* Problem statement *
Update the lines from the one containing "Carlos Alcaraz como Jannik Sinner dividir" through the one containing "im Sekretariat...." by replacing "Sanierung" with "Renovierung" and changing nothing else. Return only those lines, and leave the pictures out.

*** Begin section ***

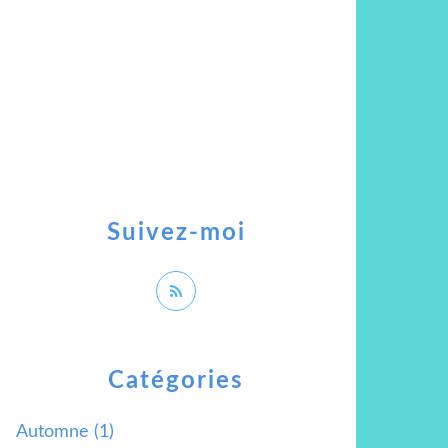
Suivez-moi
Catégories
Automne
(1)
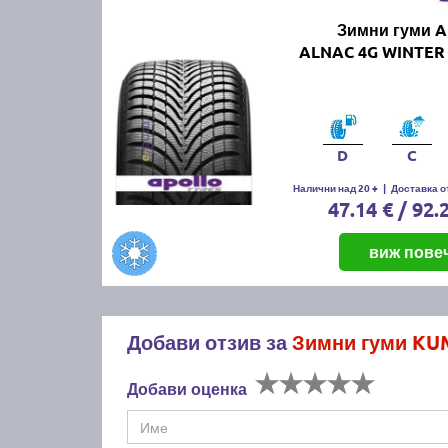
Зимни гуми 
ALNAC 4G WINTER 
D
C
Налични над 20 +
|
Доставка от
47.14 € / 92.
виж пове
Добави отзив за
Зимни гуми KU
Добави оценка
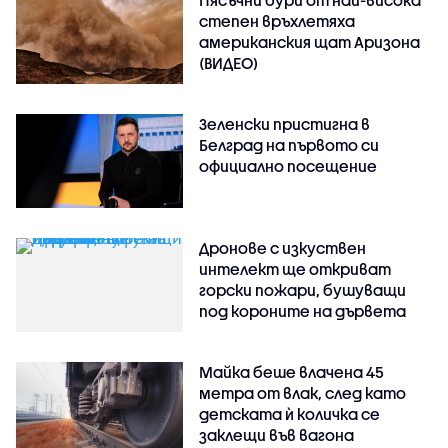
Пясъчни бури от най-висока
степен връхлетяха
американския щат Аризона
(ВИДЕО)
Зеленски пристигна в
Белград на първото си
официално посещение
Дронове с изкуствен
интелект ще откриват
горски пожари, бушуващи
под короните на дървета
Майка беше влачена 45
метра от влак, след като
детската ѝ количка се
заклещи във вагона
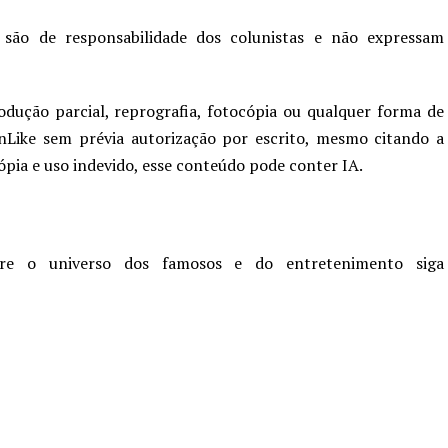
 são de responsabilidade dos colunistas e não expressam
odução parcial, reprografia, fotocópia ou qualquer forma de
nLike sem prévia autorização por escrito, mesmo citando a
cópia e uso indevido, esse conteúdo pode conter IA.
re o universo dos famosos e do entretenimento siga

*** End section ***
*** Begin section ***

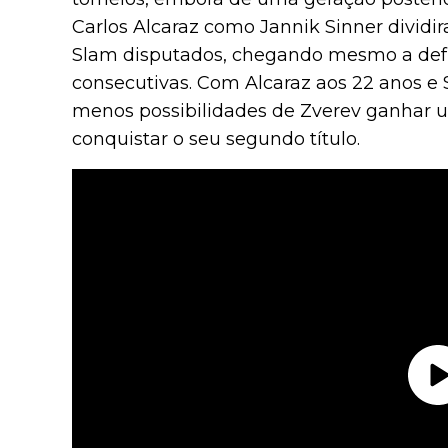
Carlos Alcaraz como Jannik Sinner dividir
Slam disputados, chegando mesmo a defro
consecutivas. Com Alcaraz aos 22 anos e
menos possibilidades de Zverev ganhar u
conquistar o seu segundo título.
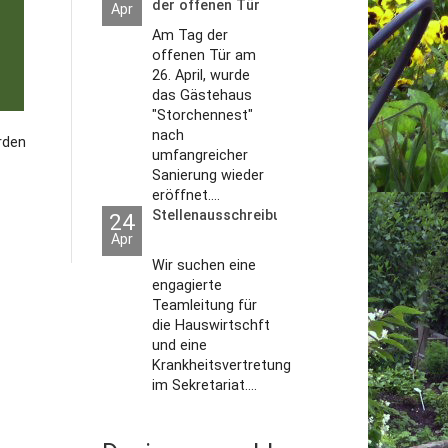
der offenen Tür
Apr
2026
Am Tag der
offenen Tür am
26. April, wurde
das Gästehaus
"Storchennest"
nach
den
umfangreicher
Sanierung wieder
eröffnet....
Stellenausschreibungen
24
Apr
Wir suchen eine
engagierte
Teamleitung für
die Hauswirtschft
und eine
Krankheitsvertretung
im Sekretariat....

*** End section ***
*** Begin section ***

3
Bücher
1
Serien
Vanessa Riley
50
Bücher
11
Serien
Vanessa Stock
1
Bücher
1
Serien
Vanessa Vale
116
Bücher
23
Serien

*** End section ***

* Exercise solution *
Carlos Alcaraz como Jannik Sinner dividir
Slam disputados, chegando mesmo a defro
consecutivas. Com Alcaraz aos 22 anos e
menos possibilidades de Zverev ganhar u
conquistar o seu segundo título.
der offenen Tür
Apr
2026
Am Tag der
offenen Tür am
26. April, wurde
das Gästehaus
"Storchennest"
nach
den
umfangreicher
Renovierung wieder
eröffnet....
Stellenausschreibungen
24
Apr
Wir suchen eine
engagierte
Teamleitung für
die Hauswirtschft
und eine
Krankheitsvertretung
im Sekretariat....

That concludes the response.